ThmDex – An index of mathematical definitions, results, and conjectures.
Reflection invariance of unsigned basic Lebesgue integral
Formulation 0
Let $M = (\mathbb{R}^n, \mathcal{L}, \mu)$ be a D1744: Lebesgue measure space.
Let $f : \mathbb{R}^n \to [0, \infty]$ be a D313: Measurable function with respect to $M$.
Then \begin{equation} \int_{\mathbb{R}^n} f(-x) \, d \mu(x) = \int_{\mathbb{R}^n} f(x) \, d \mu(x) \end{equation}
Proofs
Proof 0
Let $M = (\mathbb{R}^n, \mathcal{L}, \mu)$ be a D1744: Lebesgue measure space.
Let $f : \mathbb{R}^n \to [0, \infty]$ be a D313: Measurable function with respect to $M$.

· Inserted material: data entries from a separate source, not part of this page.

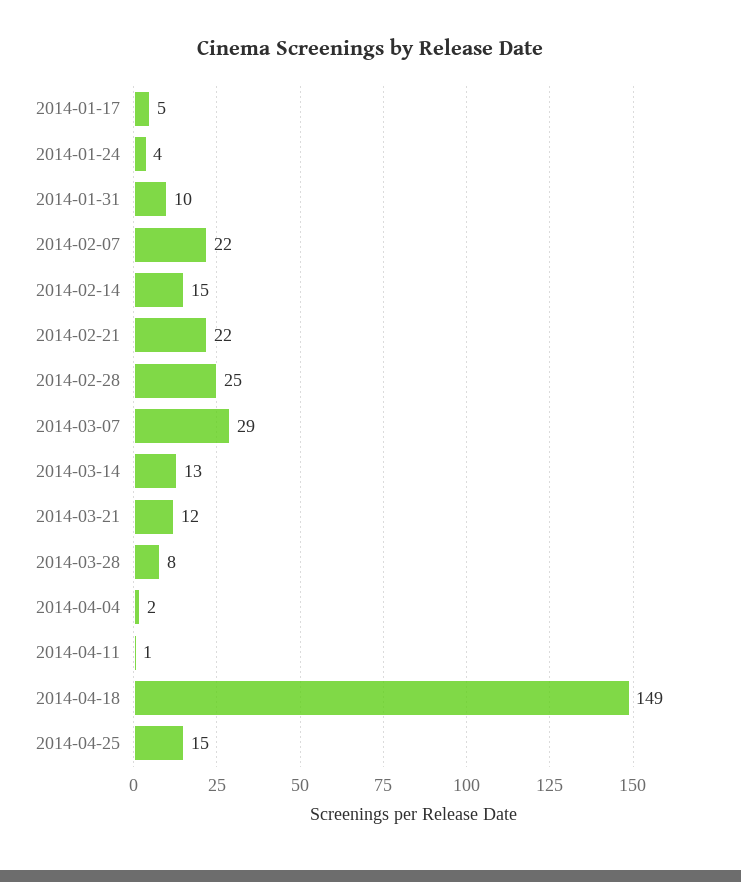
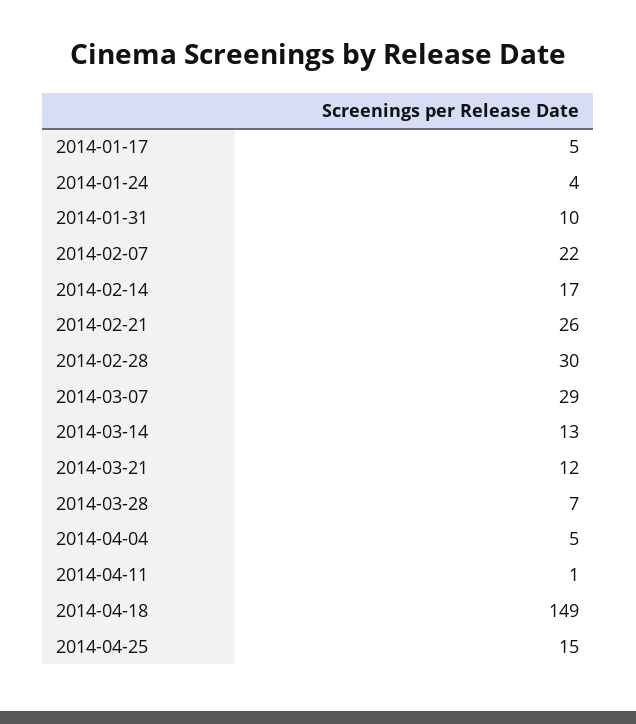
2014-02-14: 15 -> 17
2014-02-21: 22 -> 26
2014-02-28: 25 -> 30
2014-03-28: 8 -> 7
2014-04-04: 2 -> 5

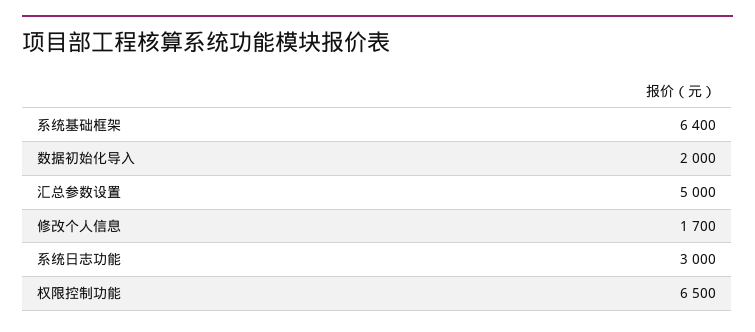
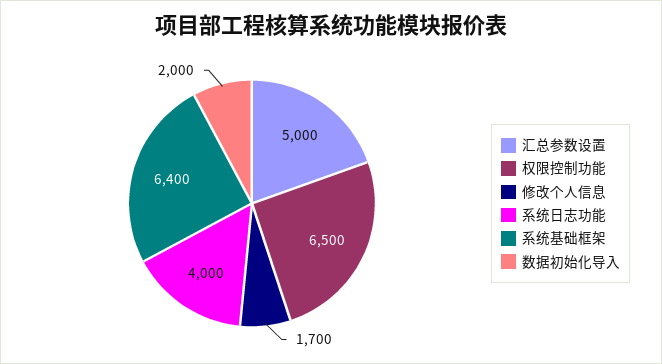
系统日志功能: 3000 -> 4000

Let $E \in \mathcal{L}$ and let $\mathbb{I}_E$ be the indicator function for $E$ in $\mathbb{R}^n$. Results
(i) R2445: Indicator function of reflected set
(ii) R1242: Unsigned basic integral is compatible with measure
(iii) R1165: Reflection invariance of Lebesgue measure

imply \begin{equation} \begin{split} \int_{\mathbb{R}^n} \mathbb{I}_E(-x) \, d \mu(x) & = \int_{\mathbb{R}^n} \mathbb{I}_{- E}(x) \, d \mu(x) \\ & = \mu(-E) = \mu(E) = \int_{\mathbb{R}^n} \mathbb{I}_{E}(x) \, d \mu(x) \\ \end{split} \end{equation} This establishes the claim for measurable indicator functions $\mathbb{R}^n \to \{ 0, 1 \}$. The claim for unsigned functions $\mathbb{R}^n \to [0, \infty]$ then follows by applying the principles in [[[x,125]]]. $\square$